Странно слышать это от девушки, которая только и делает, что тратит время на людей, которые её не знают, и производит на окружающих впечатление: всегда улыбается, чтобы каждый придурок чувствовал себя остроумным, и, чтобы каждый придурок чувствовал себя просто умным, всегда молчит, даже если знает верный ответ. Ну, это только Эмбер полагает, что знает. Остальные твёрдо уверены: Лисса – красавица, а значит, не может быть умной.
Прелесть какая дурочка. Не забивай свою хорошенькую головку.
– Я не тупая, – спокойно говорит Лисса. Она понимает, о чём думает Эмбер, и её это, кажется, не обижает. – Я просто играю по правилам.
Эмбер в курсе, о чём она говорит.
Правила требуют от мужчины быть сильным, а от женщины – слабой. Да, чёрт возьми, мир претерпел столько всего, а некоторые люди всё ещё цепляются за эти правила, как за спасательный круг. Мужчина должен быть сильным, умным и необязательно симпатичным, а женщина должна быть слабой, глупой и обязательно привлекательной. Мужчина должен сражаться и смотреть на мир, женщина – сидеть в высокой башне и ждать его возвращения.
Лисса, несмотря на то, что сражается и смотрит на мир как мужчина, остальным пунктам – как женщина – следует безукоризненно. Чтобы никто даже не задумывался о том, что вообще эта куколка – прелесть какая хорошенькая, чудо какая глупенькая – делает верхом на мотоцикле на трассе, заполненной мертвецами.

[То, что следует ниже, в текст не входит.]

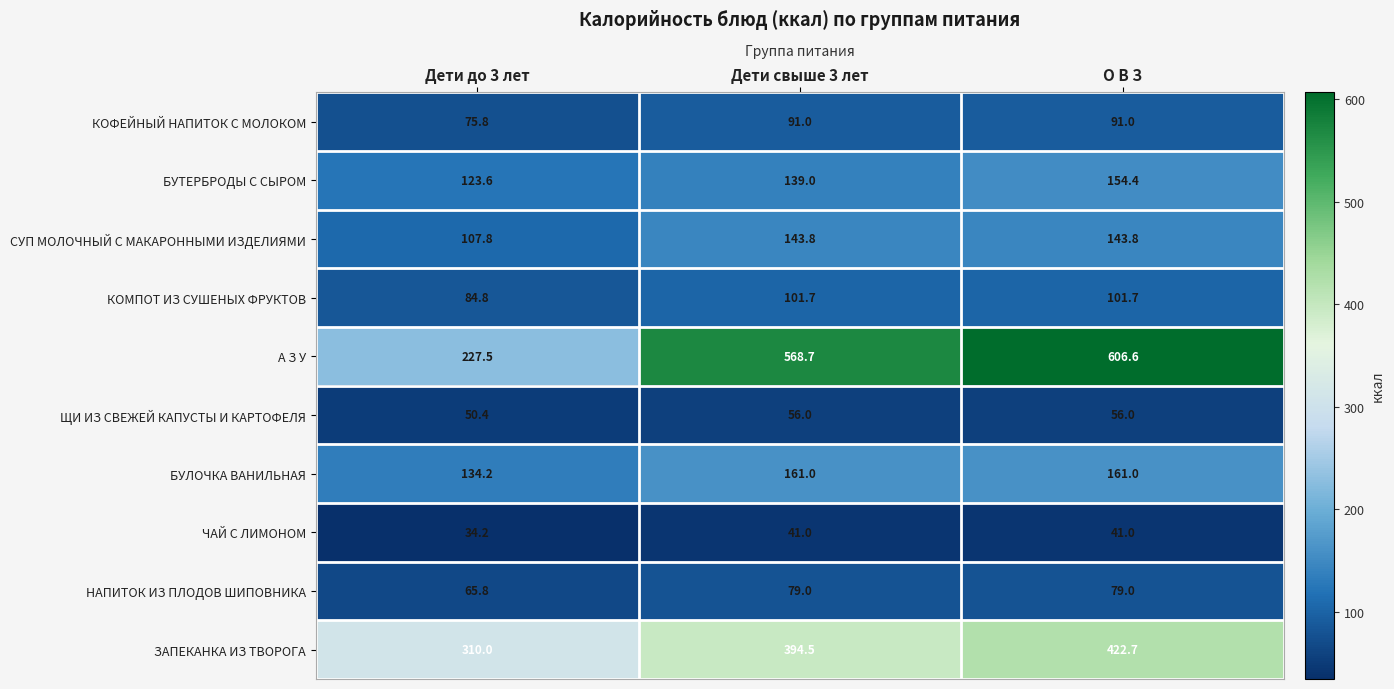

Rank the series at О В З from highest to lowest value.

А З У, ЗАПЕКАНКА ИЗ ТВОРОГА, БУЛОЧКА ВАНИЛЬНАЯ, БУТЕРБРОДЫ С СЫРОМ, СУП МОЛОЧНЫЙ С МАКАРОННЫМИ ИЗДЕЛИЯМИ, КОМПОТ ИЗ СУШЕНЫХ ФРУКТОВ, КОФЕЙНЫЙ НАПИТОК С МОЛОКОМ, НАПИТОК ИЗ ПЛОДОВ ШИПОВНИКА, ЩИ ИЗ СВЕЖЕЙ КАПУСТЫ И КАРТОФЕЛЯ, ЧАЙ С ЛИМОНОМ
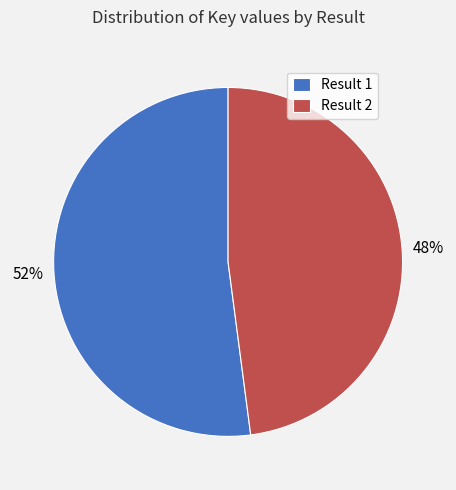

What is the ratio of the value at Result 2 to the value at Result 1?

0.9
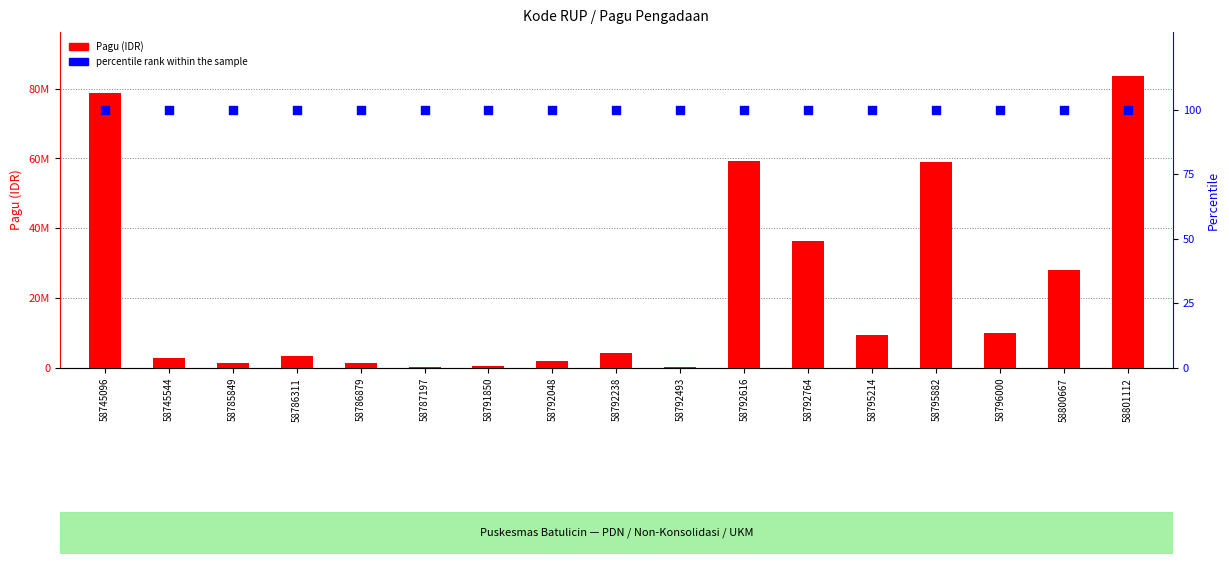

At which category is the sum across all series the highest?

58801112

– Понятно, – кивает Эмбер и отводит глаза. Чужие причины всегда сложно понять, но она понимает Лиссу. Просто не может принять.
– Правила требуют от женщины быть красивой и глупой, так почему бы и нет? – улыбается Лисса.
«А если правила потребуют от женщины быть связанной и одноногой, – думает Эмбер, – что ты будешь делать тогда?»
И зачем, зачем тебе вообще цепляться за все эти правила, если можно спокойно обойтись и без них? Да, вокруг коротко стриженной Кэт не вьются все местные парни, а сама Эмбер заработала только всеобщее неодобрение, но… Ради чего обязательно искать себе кого-то и быть к нему приложением, если можно быть самостоятельной? Цельной? И ради чего, самое страшное, саму себя воспринимать таким приложением?
Она молчит. Ей не хочется осуждать Лиссу и спорить с ней, во всяком случае, сейчас, в этот конкретный момент, когда дойти до собственной комнаты всё ещё тяжело, а Лисса соглашается терпеть её присутствие здесь.